One of the main reasons we visited Costa Rica’s north-eastern lowlands was to see the Honduran white bats at Tirimbina Reserve. Sadly, the bats roosting habitat in Tirimbina was destroyed by the recent floods and no one knew where the bats relocated to.
Luckily, the guide on the spotlighting walk at Tirimbina suggested visiting the nearby La Selva Biological Station, where the bats are also often seen. This gave us the perfect excuse to do some wildlife watching at La Selva.
Wildlife of La Selva Biological Station
We drove to La Selva after lunch and once we were assigned a guide, we promptly told him of our wish to see the bats. He seemed to know exactly where to go. We followed him along a well-maintained path into the forest and almost straight away spotted a young Mexican porcupine well concealed on a branch over the trail.
Further along, we came across very photogenic Broad-billed Motmot – one of the most adorable birds in Costa Rica.
Once we reached a particular spot on the path, the guide lead us off the trail to a Heliconia plant where a family of eight white fluffy bats was roosting under a large leaf. Honduran white bats at last.
We didn’t stay long so that we wouldn’t disturb the bats, but it was great to see them. They are by far the best-looking members of the microbat family.
Another pleasant surprise at La Selva was the Black and greed poison frog. Not much bigger than the Strawberry poison frog, it is almost as colorful.
During the walk, we quickly realized that there is more to wildlife watching at La Selva Biological station, than Honduran white bats.
Night Walk at La Selva
After a quick lunch in town and some more bird-watching at Tirimbina, we returned to La Selva for the night walk. It started off slowly – Bullfrogs, Common Mexican tree frog, Common rain frog and a few sleeping insects.
What I wanted to see the most was the Red-eyed tree frog. This species is usually quite common at La Selva, but it’s been avoiding us all night. Eventually, I picked up an eye-shine halfway up a tree that turned out to belong to the critter we were looking for. Given it was the only representative of its kind, we spent a bit of time adoring the striking markings on its sides and thighs and the bright orange webbing on its feet.

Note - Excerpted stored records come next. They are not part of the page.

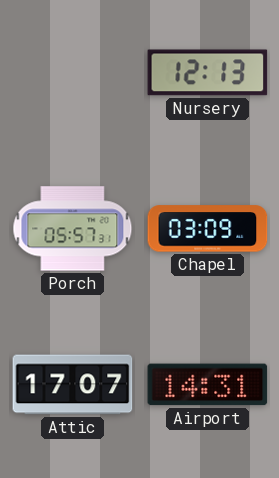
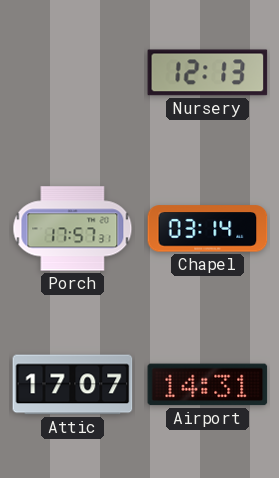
Porch: 05:57 -> 17:57
Chapel: 03:09 -> 03:14
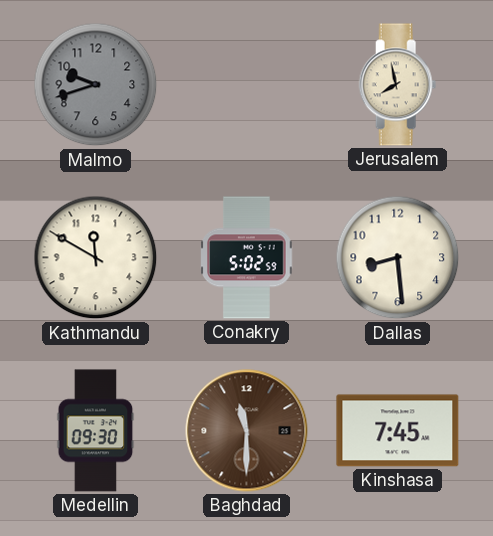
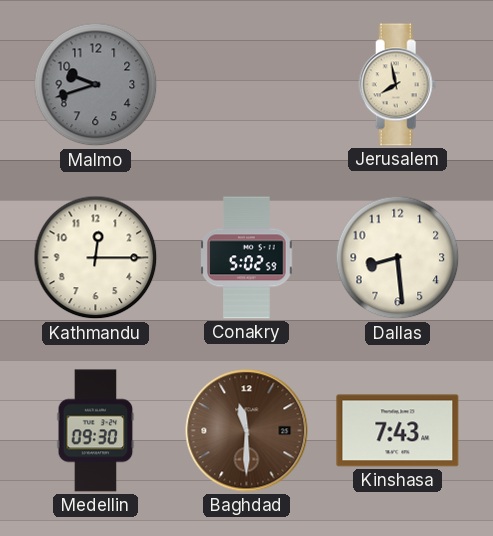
Kathmandu: 11:50 -> 12:15
Kinshasa: 7:45 -> 7:43
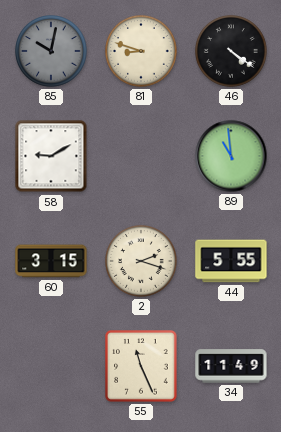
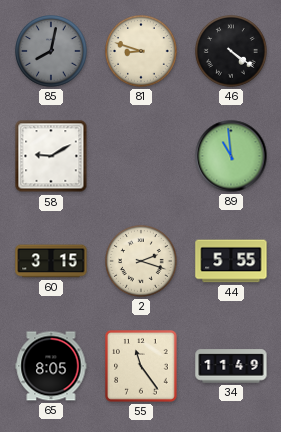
85: 10:02 -> 8:02
65: none -> 8:05
55: 11:26 -> 11:24
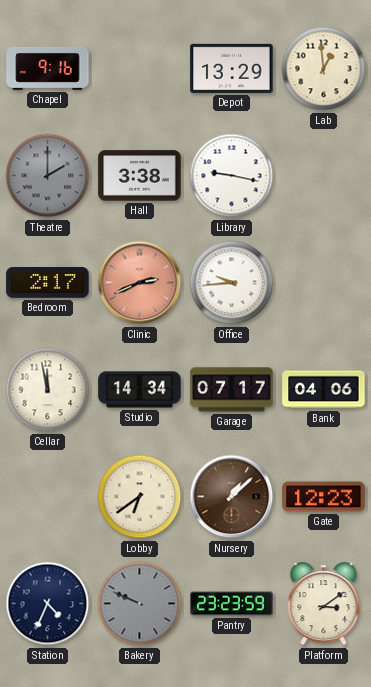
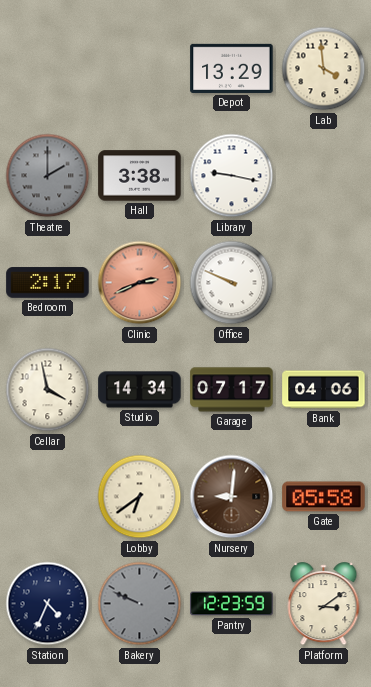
Chapel: 9:16 -> none
Lab: 12:59 -> 3:59
Office: 9:44 -> 9:49
Cellar: 11:58 -> 3:58
Nursery: 1:08 -> 9:01
Gate: 12:23 -> 05:58
Pantry: 23:23 -> 12:23
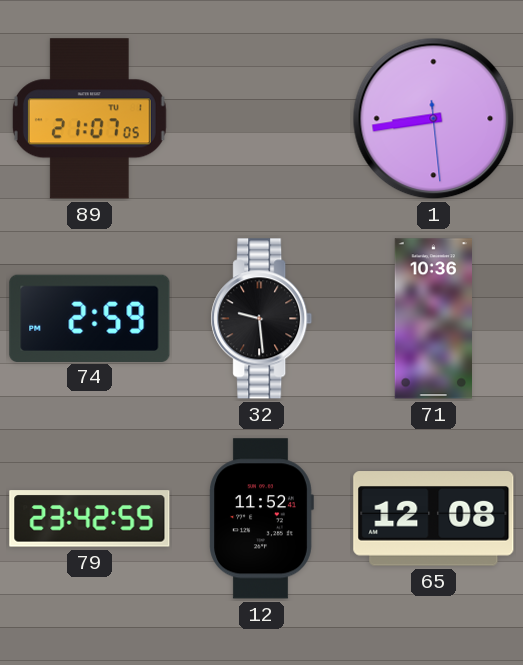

We only spotted one mammal on the night walk at La Selva, but it was a species we haven’t seen before – a Common opossum so we were thrilled to see it.
Visiting La Selva
La Selva Biological Station can be reached by car – it is about a 2-hr drive from San José airport. The closest major town to La Selva is Puerto Viejo – 7 km away.
Exploring La Selva
Most people visit La Selva for a Jungle Walk or a Night Walk. These can be booked on the spot at the station’s visitor centre.